[Stored data]
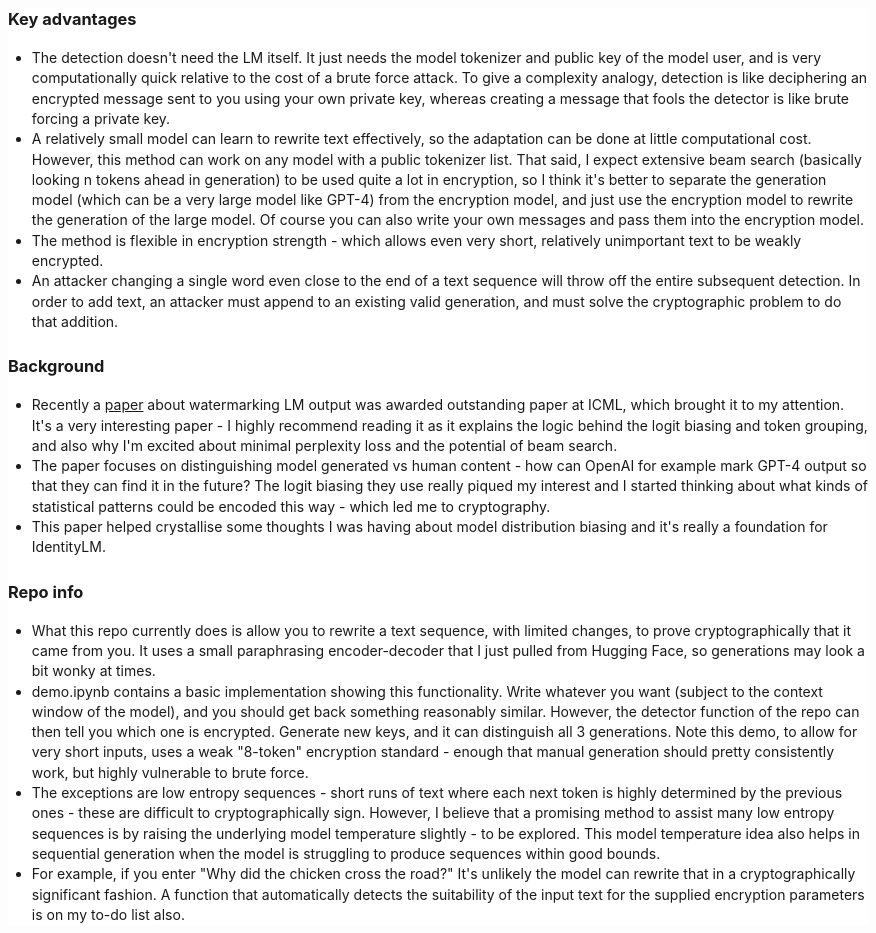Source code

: ### Key advantages

- The detection doesn't need the LM itself. It just needs the model tokenizer
  and public key of the model user, and is very computationally quick relative
  to the cost of a brute force attack. To give a complexity analogy, detection
  is like deciphering an encrypted message sent to you using your own private
  key, whereas creating a message that fools the detector is like brute forcing
  a private key.
- A relatively small model can learn to rewrite text effectively, so the
  adaptation can be done at little computational cost. However, this method can
  work on any model with a public tokenizer list. That said, I expect extensive
  beam search (basically looking n tokens ahead in generation) to be used quite
  a lot in encryption, so I think it's better to separate the generation model
  (which can be a very large model like GPT-4) from the encryption model, and
  just use the encryption model to rewrite the generation of the large model. Of
  course you can also write your own messages and pass them into the encryption
  model.
- The method is flexible in encryption strength - which allows even very short,
  relatively unimportant text to be weakly encrypted.
- An attacker changing a single word even close to the end of a text sequence
  will throw off the entire subsequent detection. In order to add text, an
  attacker must append to an existing valid generation, and must solve the
  cryptographic problem to do that addition.

### Background

- Recently a [paper](https://arxiv.org/pdf/2301.10226.pdf) about watermarking LM
  output was awarded outstanding paper at ICML, which brought it to my
  attention. It's a very interesting paper - I highly recommend reading it as it
  explains the logic behind the logit biasing and token grouping, and
  also why I'm excited about minimal perplexity loss and the potential of beam
  search.
- The paper focuses on distinguishing model generated vs human content - how can
  OpenAI for example mark GPT-4 output so that they can find it in the future?
  The logit biasing they use really piqued my interest and I started thinking
  about what kinds of statistical patterns could be encoded this way - which led
  me to cryptography.
- This paper helped crystallise some thoughts I was having about model
  distribution biasing and it's really a foundation for IdentityLM.

### Repo info

- What this repo currently does is allow you to rewrite a text sequence, with
  limited changes, to prove cryptographically that it came from you. It uses a
  small paraphrasing encoder-decoder that I just pulled from Hugging Face, so
  generations may look a bit wonky at times.
- demo.ipynb contains a basic implementation showing this functionality. Write
  whatever you want (subject to the context window of the model), and you should
  get back something reasonably similar. However, the detector function of the
  repo can then tell you which one is encrypted. Generate new keys, and it can
  distinguish all 3 generations. Note this demo, to allow for very short inputs,
  uses a weak "8-token" encryption standard - enough that manual generation
  should pretty consistently work, but highly vulnerable to brute force.
- The exceptions are low entropy sequences - short runs of text where each next
  token is highly determined by the previous ones - these are difficult to
  cryptographically sign. However, I believe that a promising method to assist
  many low entropy sequences is by raising the underlying model temperature
  slightly - to be explored. This model temperature idea also helps in
  sequential generation when the model is struggling to produce sequences within
  good bounds.
- For example, if you enter "Why did the chicken cross the road?" It's unlikely
  the model can rewrite that in a cryptographically significant fashion. A
  function that automatically detects the suitability of the input text for the
  supplied encryption parameters is on my to-do list also.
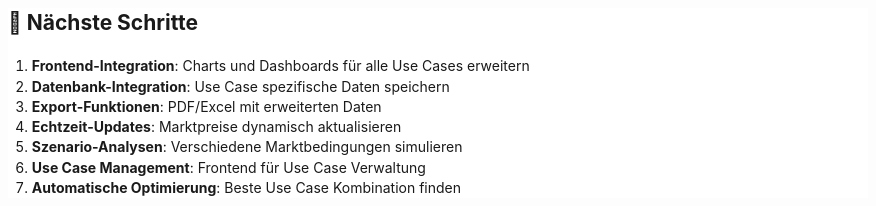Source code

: ## 🔮 Nächste Schritte

1. **Frontend-Integration**: Charts und Dashboards für alle Use Cases erweitern
2. **Datenbank-Integration**: Use Case spezifische Daten speichern
3. **Export-Funktionen**: PDF/Excel mit erweiterten Daten
4. **Echtzeit-Updates**: Marktpreise dynamisch aktualisieren
5. **Szenario-Analysen**: Verschiedene Marktbedingungen simulieren
6. **Use Case Management**: Frontend für Use Case Verwaltung
7. **Automatische Optimierung**: Beste Use Case Kombination finden 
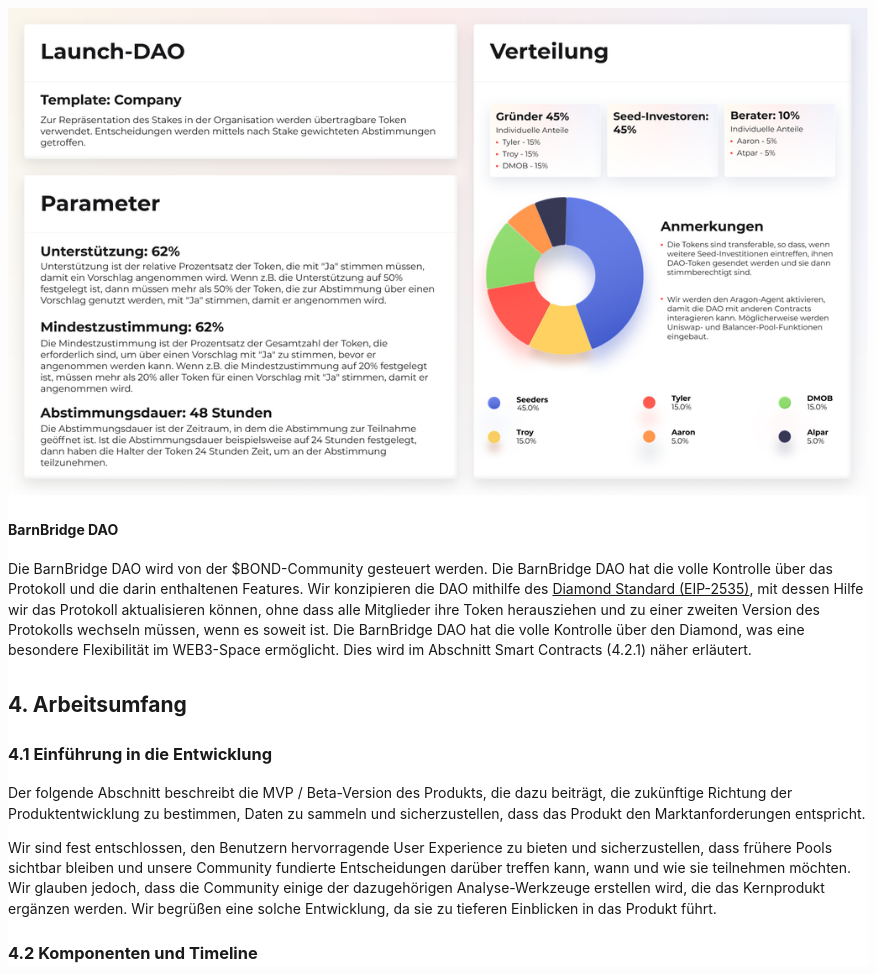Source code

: ![](images/DE/21.png)

#### **BarnBridge DAO**

Die BarnBridge DAO wird von der $BOND-Community gesteuert werden. Die BarnBridge DAO hat die volle Kontrolle über das Protokoll und die darin enthaltenen Features. Wir konzipieren die DAO mithilfe des [Diamond Standard (EIP-2535)](https://eips.ethereum.org/EIPS/eip-2535), mit dessen Hilfe wir das Protokoll aktualisieren können, ohne dass alle Mitglieder ihre Token herausziehen und zu einer zweiten Version des Protokolls wechseln müssen, wenn es soweit ist. Die BarnBridge DAO hat die volle Kontrolle über den Diamond, was eine besondere Flexibilität im WEB3-Space ermöglicht. Dies wird im Abschnitt Smart Contracts (4.2.1) näher erläutert.

## 4. Arbeitsumfang

### 4.1 Einführung in die Entwicklung

Der folgende Abschnitt beschreibt die MVP / Beta-Version des Produkts, die dazu beiträgt, die zukünftige Richtung der Produktentwicklung zu bestimmen, Daten zu sammeln und sicherzustellen, dass das Produkt den Marktanforderungen entspricht.

Wir sind fest entschlossen, den Benutzern hervorragende User Experience zu bieten und sicherzustellen, dass frühere Pools sichtbar bleiben und unsere Community fundierte Entscheidungen darüber treffen kann, wann und wie sie teilnehmen möchten. Wir glauben jedoch, dass die Community einige der dazugehörigen Analyse-Werkzeuge erstellen wird, die das Kernprodukt ergänzen werden. Wir begrüßen eine solche Entwicklung, da sie zu tieferen Einblicken in das Produkt führt.

### 4.2 Komponenten und Timeline
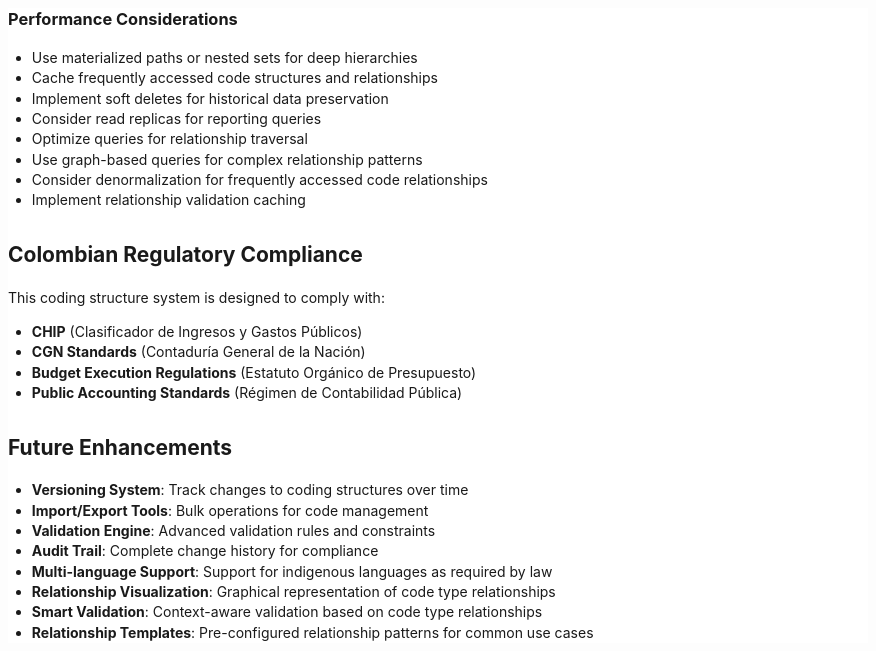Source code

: ### Performance Considerations
- Use materialized paths or nested sets for deep hierarchies
- Cache frequently accessed code structures and relationships
- Implement soft deletes for historical data preservation
- Consider read replicas for reporting queries
- Optimize queries for relationship traversal
- Use graph-based queries for complex relationship patterns
- Consider denormalization for frequently accessed code relationships
- Implement relationship validation caching

## Colombian Regulatory Compliance

This coding structure system is designed to comply with:
- **CHIP** (Clasificador de Ingresos y Gastos Públicos)
- **CGN Standards** (Contaduría General de la Nación)
- **Budget Execution Regulations** (Estatuto Orgánico de Presupuesto)
- **Public Accounting Standards** (Régimen de Contabilidad Pública)

## Future Enhancements

- **Versioning System**: Track changes to coding structures over time
- **Import/Export Tools**: Bulk operations for code management
- **Validation Engine**: Advanced validation rules and constraints
- **Audit Trail**: Complete change history for compliance
- **Multi-language Support**: Support for indigenous languages as required by law
- **Relationship Visualization**: Graphical representation of code type relationships
- **Smart Validation**: Context-aware validation based on code type relationships
- **Relationship Templates**: Pre-configured relationship patterns for common use cases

(WHAT YOU NEED TO DO):
Put the lines of the data above into a JSON list of strings, one string per line and no blank lines. Begin at the line that contains "## 4. Arbeitsumfang" and stop after the line that contains "Der folgende Abschnitt".

(TASK RESULT):
[
  "## 4. Arbeitsumfang",
  "### 4.1 Einführung in die Entwicklung",
  "Der folgende Abschnitt beschreibt die MVP / Beta-Version des Produkts, die dazu beiträgt, die zukünftige Richtung der Produktentwicklung zu bestimmen, Daten zu sammeln und sicherzustellen, dass das Produkt den Marktanforderungen entspricht."
]